Like it or not, there is a simple universal rule that everyone should follow: Acting black does not make you black, so just stop it, you’re embarrassing yourself. There, feel better?
Not of course that their aren’t good white rappers: the Beastie Boys still rule, and even local phat-boy pseudo-rapsters Bacon Shoe can offer some lines that can make you smile.
Now straight from the ghetto streets of…Hollywood, California, we have Mickey Avalon (a k a Yeshe Perl) bringing his own spin on things, and the result could probably tear up more than a few dance floors.
Smartly, Mickey keeps it simple, using clever samples and synthesized drums to back his clever, almost Matisyahu-like vocals. His subjects are pretty standard drugs-hookers-hustlers stuff, but with far more humor and less swagger than others, a good example being “Roll the Dice”, which verbs out like ‘70’s techno-rap (in an effort to sound cool and create a signature saying, this pundit now offer “verbs out…”, which is quite meaningless and therefore perfect for most music writers).

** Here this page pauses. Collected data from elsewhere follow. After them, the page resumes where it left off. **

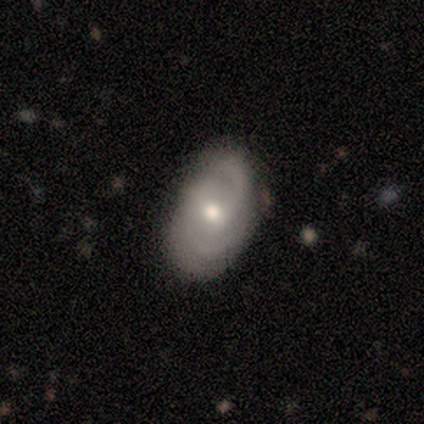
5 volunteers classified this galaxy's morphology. type=featured or disk (60%); edge-on=no (67%); bar=weak (50%, tied with no); spiral arms=yes (100%); winding=medium (50%, tied with loose); arm count=2 (100%); bulge=moderate (100%); merging=none (60%).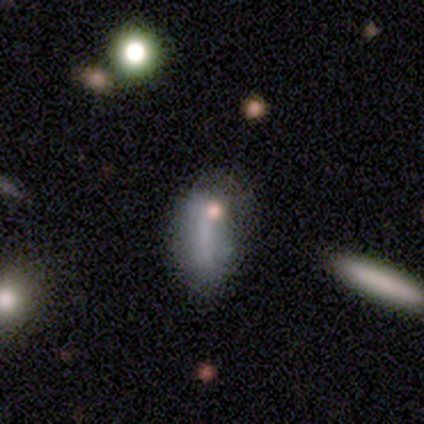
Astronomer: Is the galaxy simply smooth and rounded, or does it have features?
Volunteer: featured or disk — 60% (runner-up: smooth, 40%).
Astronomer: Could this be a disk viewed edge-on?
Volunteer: no — 100%.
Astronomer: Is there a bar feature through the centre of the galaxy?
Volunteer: no — 67%.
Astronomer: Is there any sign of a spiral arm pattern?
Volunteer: no — 67%.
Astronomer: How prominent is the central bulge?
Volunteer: none — 67%.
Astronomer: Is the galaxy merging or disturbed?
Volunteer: none — 40%, tied with major disturbance at 40%.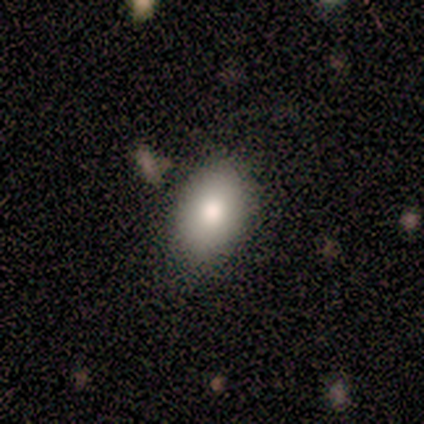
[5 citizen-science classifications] Q: Smooth or featured?
A: smooth (80%); runner-up: featured or disk (20%)
Q: How rounded?
A: in between (100%)
Q: Merging?
A: none (60%); runner-up: minor disturbance (40%)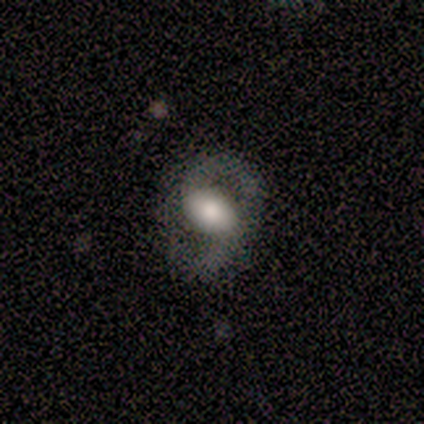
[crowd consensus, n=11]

The best thing about Mr. Avalon is that he seems to be serious about his music without taking it too seriously, which is rare in rappers (and a big reason why gansta-type rappers are getting so many media-caps busted in their ass right now. Apparently, nobody ever told them that being an asshole for so long will eventually piss even their fans off.). He flows well, has a good voice and mixes his tracks cleverly, although all the synth here does get a little annoying.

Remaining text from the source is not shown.